Das von Herrn Machl erstellte GIS-Werkzeug kann sowohl zur Analyse des Ist-Zustandes im Kontext der Erstellung von regionalen Wegebaukonzepten als auch zur objektiven Bewertung verschiedener Planungsszenarien eingesetzt werden. So können zum Beispiel Schwachstellen im bestehenden Wegenetz, die mehrere Betriebe oder ein größeres Gebiet betreffen, schnell erkannt und planerische Überlegungen zur Abhilfe durch vereinfachte Flurneuordnungsverfahren oder eine gezielte Wegebauförderung außerhalb der Bodenordnung getroffen werden. Das Werkzeug eröffnet bislang überhaupt nicht oder nur mit sehr hohem Aufwand mögliche Analysen von Wegenetzen und Fahrbeziehungen der Landwirtschaft und erlaubt darüber hinaus ein jährliches Monitoring.

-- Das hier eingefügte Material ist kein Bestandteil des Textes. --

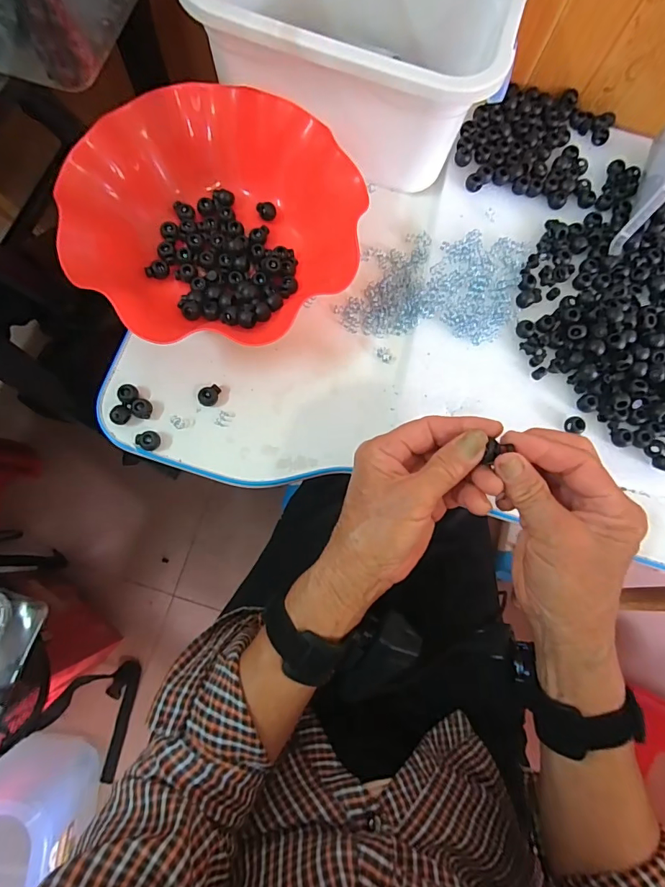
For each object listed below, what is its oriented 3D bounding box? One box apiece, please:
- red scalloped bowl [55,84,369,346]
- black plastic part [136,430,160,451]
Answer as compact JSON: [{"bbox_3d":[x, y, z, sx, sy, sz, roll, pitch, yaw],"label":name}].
[{"bbox_3d":[-0.095,-0.182,0.359,0.213,0.057,0.198,1,77,-5],"label":"red scalloped bowl"},{"bbox_3d":[-0.145,-0.002,0.348,0.016,0.011,0.015,1,77,-5],"label":"black plastic part"}]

Es stellt eine bedeutende Innovation und einen großen Entwicklungssprung bei der Analyse von Wegenetzen und der Begleitung von Wegebauvorhaben dar. Die sehr anspruchsvollen Forschungsarbeiten und deren -ergebnisse sind von hoher praktischer Bedeutung für die Landeskultur und beispielgebend für junge Wissenschaftler auf diesem Gebiet. Dies soll mit der Preisvergabe gewürdigt und herausgestellt werden.

Der Förderpreis der Deutschen Landeskulturgesellschaft wurde im Jahr 2008 ins Leben gerufen und erstmals vergeben (s. zfv 6/2008, S. 398), um besonders erfolgreiche Projekte in der Landentwicklung oder herausragende wissenschaftliche Forschungsarbeiten zu würdigen und dadurch hervorzuheben. Die auch als Deutscher Landeskulturpreis bekannte Auszeichnung wendet sich damit sowohl an die Praxis der Landentwicklung in Deutschland als auch an junge Nachwuchswissenschaftler mit ihren Forschungsergebnissen auf dem Gebiet der Landeskultur und Landentwicklung.